忆之正透过瓷壶的壶嘴看壶肚内的凉浆水饭还剩多少,一低头,后襟撅起,露出一片雪白的背脊,富良弼忙别过视线,这一转移,正对上了晏纾的目光,便扯了扯嘴角,低下了头。
忆之一面望着壶肚,一面说道“我竟不知你也在呢。倒还有富馀,不过没有碗了。”说着去看富良弼,只见他垂着头,低着眼,说道“我去取我吃茶的盏来。”说罢,起身外去。
忆之又望向晏纾,只见他的目光本跟随着富良弼,却又在片刻后,望了忆之一眼,继续看书。
忆之有些纳闷,略等了一阵,觉得无趣,便从旁拣了本书来读,正读到第二页,有人又搬了一摞书来,放置在忆之的脚边,又听那人累得呼哧作响。忆之抬了头来看,正巧,与那人碰上了目光,这一眼,二人都怔上了一怔。
忆之见他生的面色鲜嫩,一等风流俊俏的模样,只将清明院里的几位都比了下去,仿佛比自己还要小些,又隐隐觉得面善,却想不起在何处见过。她不便盯着人家细看,却见那人两眼发直,痴望着自己,仿佛魂都少了一半,便笑着提醒道“我可是在哪里见过这位小官人,觉得极面善呢。”

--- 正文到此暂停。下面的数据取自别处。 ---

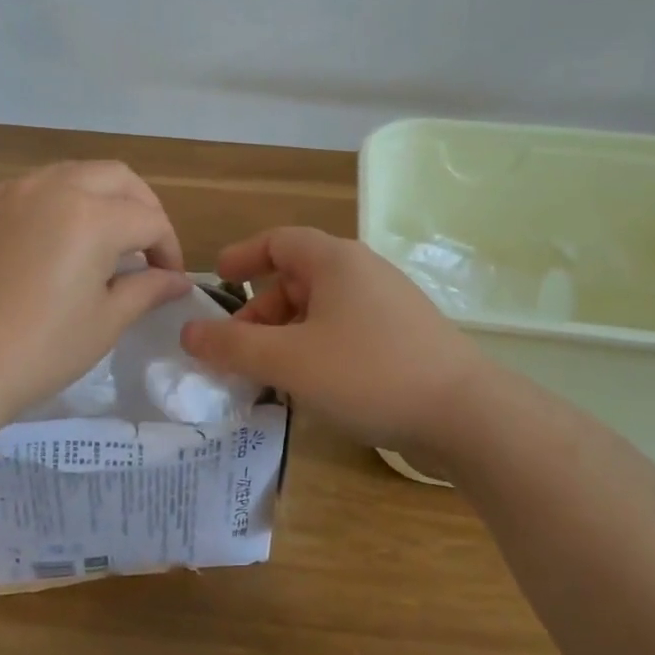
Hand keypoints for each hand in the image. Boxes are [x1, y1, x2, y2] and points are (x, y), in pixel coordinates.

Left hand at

那人回过神来,想要说话,却并没有想好该说什么,只是空张了嘴,支支吾吾了半晌,晏纾看不过,便替他圆道“这一位,是当朝平章政事吕大官人家的三哥儿吕恭毕,文家大哥儿同他堂姐成婚那日,你俩在一张席面上,为了只螃蟹闹地要打起来……说来,也是五、六年前的事儿了。”
忆之将那时的事情一点点想起,恍然大悟地哦了一声,不由乜斜了眼去看吕恭毕,说道“我模糊记得,并不是为了螃蟹哭,是因为他拉了我的小辫,我才哭的。”吕恭毕仿佛也想了起来,又是好笑又是气馁,又是摇头又是摆手,又是向晏纾作揖,又是向晏忆之作揖,空张着嘴,竟然连一句话也说不出来,到头了,憋地脸颊飞红,连声道,年幼无知,年幼无知。
忆之与晏纾对望,一同笑了起来,笑了一阵,忆之对吕恭毕道“罢了罢了,都是陈年旧账,还提起来做什么,你若真觉得内心愧疚,不如请我吃几只螃蟹,这一页就算揭过去了。”吕恭毕作着揖,连声应是。
这时,富良弼从吕恭毕的身后绕了过来,将他吃茶的兔毫盏递给了忆之,又盘膝在她身旁坐下,忆之双手接过,只见兔毫盏内还留有茶沫,便道“你怎么也不洗洗就拿来了,这样吃水饭,得吃出什么滋味来。”富良弼本已坐定,见忆之这样说,便哦了一声,取了碗又站起身往外去。